Copy out the listing that follows exactly, dropping every picture.

AVAILABLE DATA Block Start

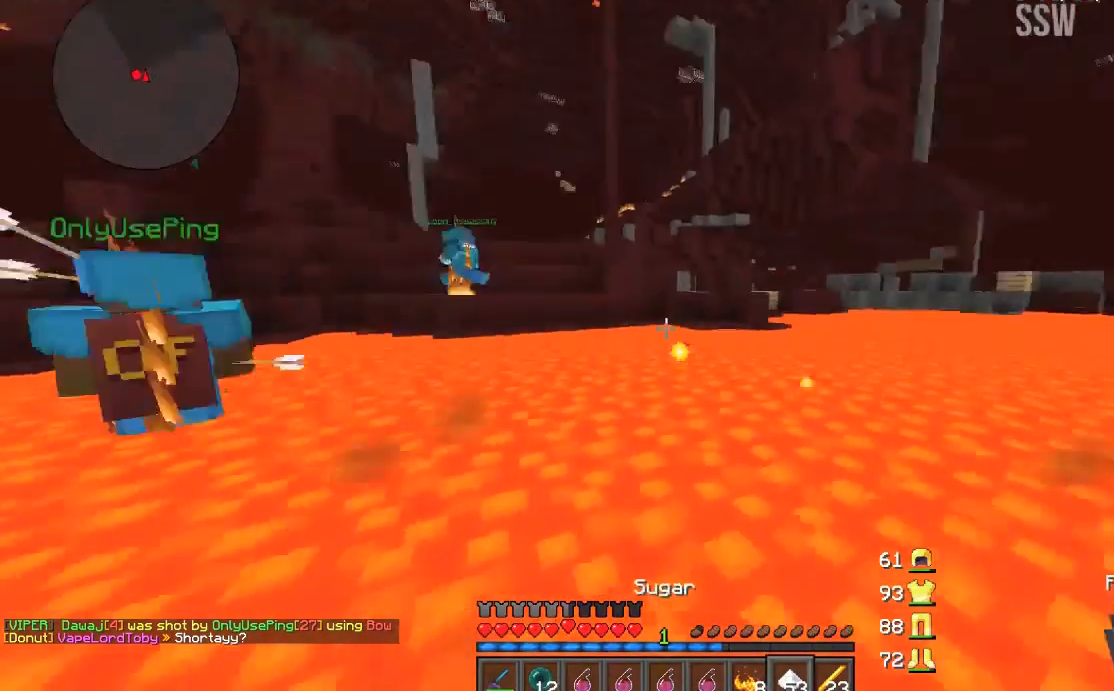
{"keys": ["d", "w"], "mouse": [], "events": []}
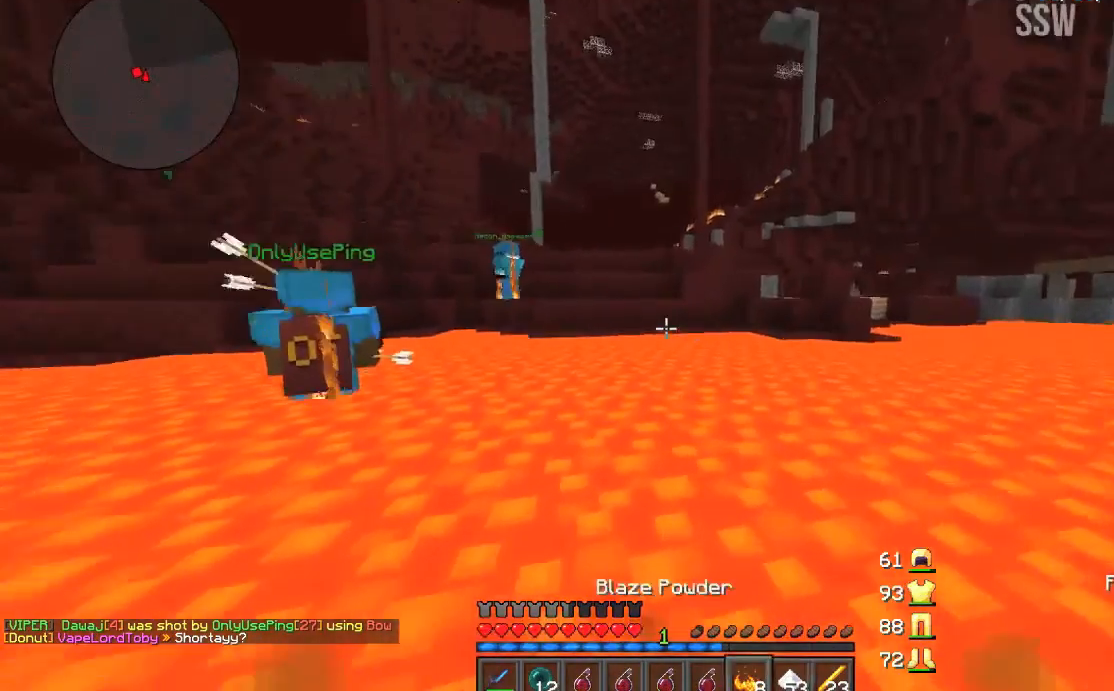
{"keys": ["d", "w"], "mouse": [], "events": []}
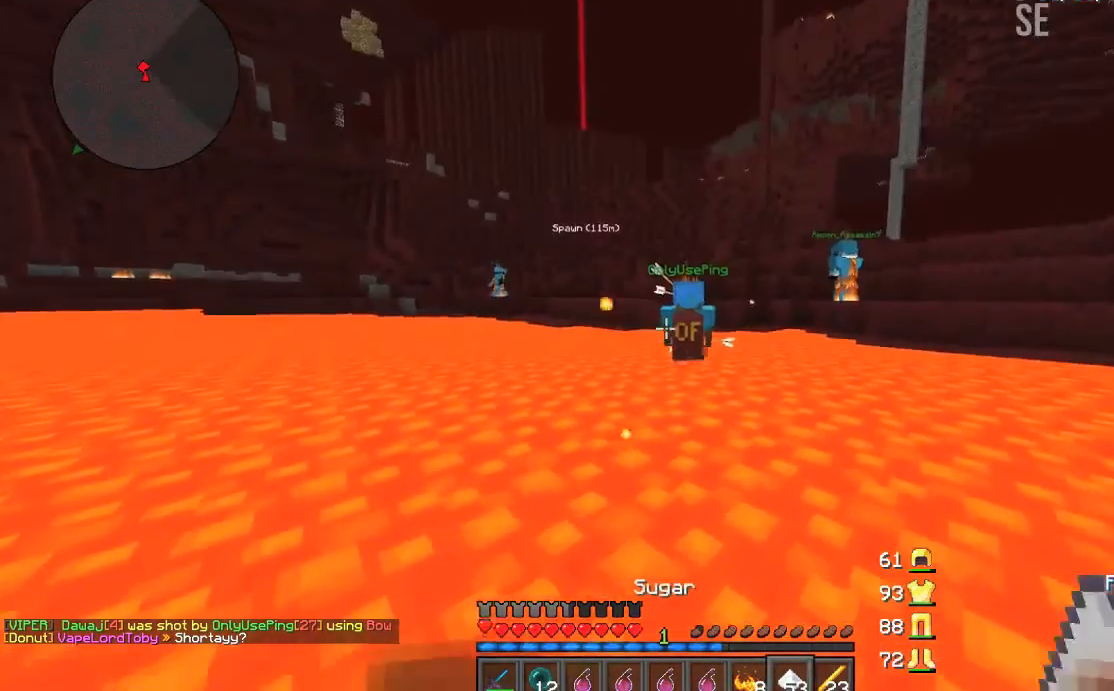
{"keys": ["d", "w"], "mouse": [], "events": []}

AVAILABLE DATA Block End

▶ **ANSWER TO THIS PROBLEM**
{"keys": ["d", "w"], "mouse": [], "events": []}
{"keys": ["d", "w"], "mouse": [], "events": []}
{"keys": ["d", "w"], "mouse": [], "events": []}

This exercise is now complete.